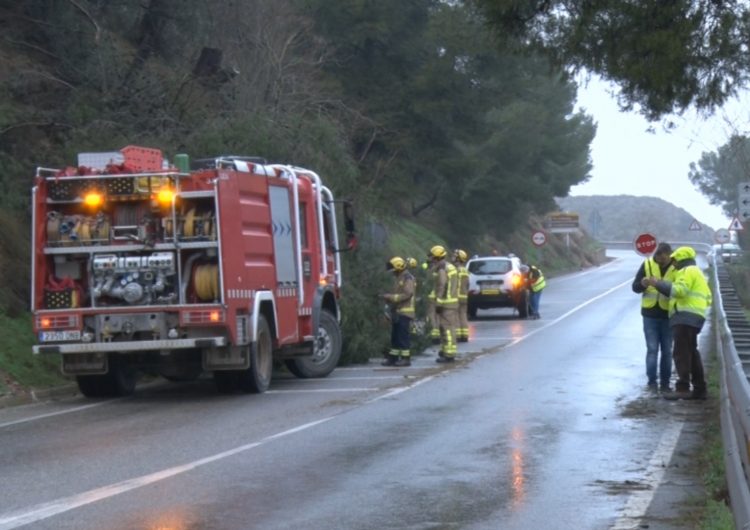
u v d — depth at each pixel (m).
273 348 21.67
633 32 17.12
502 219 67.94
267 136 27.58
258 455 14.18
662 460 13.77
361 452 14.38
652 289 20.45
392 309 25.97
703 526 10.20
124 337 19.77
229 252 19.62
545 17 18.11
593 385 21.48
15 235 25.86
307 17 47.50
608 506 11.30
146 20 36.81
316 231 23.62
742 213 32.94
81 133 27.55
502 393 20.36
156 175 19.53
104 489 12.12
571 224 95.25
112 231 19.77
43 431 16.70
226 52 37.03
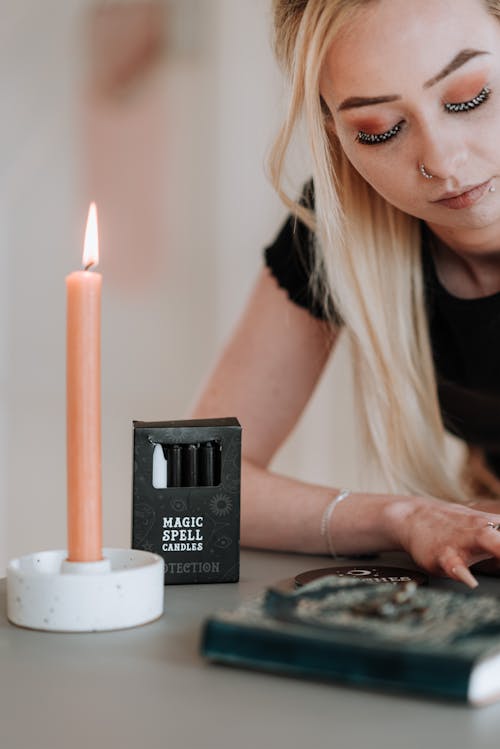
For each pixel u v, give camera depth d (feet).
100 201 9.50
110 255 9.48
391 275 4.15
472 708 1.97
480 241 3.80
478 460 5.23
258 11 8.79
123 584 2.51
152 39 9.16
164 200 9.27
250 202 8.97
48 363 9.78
--------------------
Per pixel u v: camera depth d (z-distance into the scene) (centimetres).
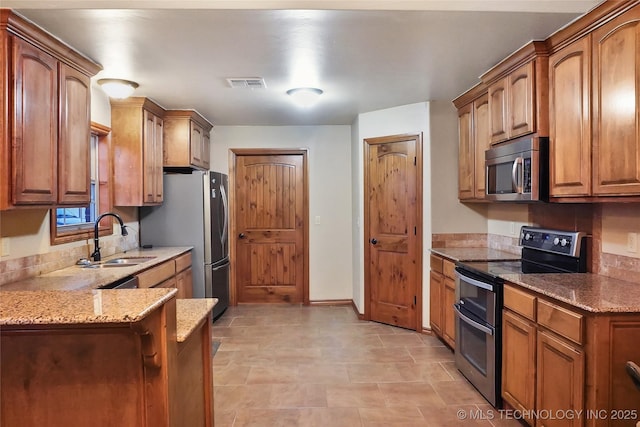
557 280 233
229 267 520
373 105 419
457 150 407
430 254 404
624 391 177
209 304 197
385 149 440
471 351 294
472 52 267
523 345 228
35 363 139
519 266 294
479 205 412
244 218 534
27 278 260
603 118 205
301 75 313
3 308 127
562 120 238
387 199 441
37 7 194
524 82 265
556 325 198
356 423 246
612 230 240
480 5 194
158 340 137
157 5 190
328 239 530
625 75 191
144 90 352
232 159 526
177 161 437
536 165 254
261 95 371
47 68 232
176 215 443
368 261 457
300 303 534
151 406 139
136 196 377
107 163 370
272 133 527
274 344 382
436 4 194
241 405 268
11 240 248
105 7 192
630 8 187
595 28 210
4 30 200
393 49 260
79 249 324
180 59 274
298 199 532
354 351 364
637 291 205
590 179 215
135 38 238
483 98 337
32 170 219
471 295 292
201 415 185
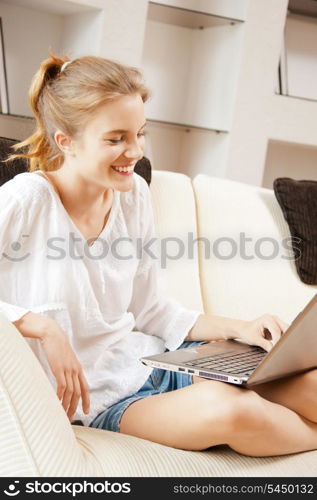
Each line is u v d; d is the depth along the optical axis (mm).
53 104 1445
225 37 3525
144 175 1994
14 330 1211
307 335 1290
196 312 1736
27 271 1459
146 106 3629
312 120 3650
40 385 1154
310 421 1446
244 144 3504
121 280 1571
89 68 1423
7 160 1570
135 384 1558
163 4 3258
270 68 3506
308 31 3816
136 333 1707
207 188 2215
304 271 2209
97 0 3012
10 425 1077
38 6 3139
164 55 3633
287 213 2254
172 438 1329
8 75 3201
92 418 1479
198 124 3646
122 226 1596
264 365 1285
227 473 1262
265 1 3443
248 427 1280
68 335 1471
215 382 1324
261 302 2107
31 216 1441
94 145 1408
--------------------
Your answer should consist solely of the lines above from the line with "10 425 1077" to the line with "94 145 1408", both included, reproduced exactly.

10 425 1077
38 6 3139
164 55 3633
287 213 2254
172 438 1329
8 75 3201
92 418 1479
198 124 3646
122 226 1596
264 365 1285
227 473 1262
265 1 3443
248 427 1280
68 335 1471
215 382 1324
261 302 2107
31 216 1441
94 145 1408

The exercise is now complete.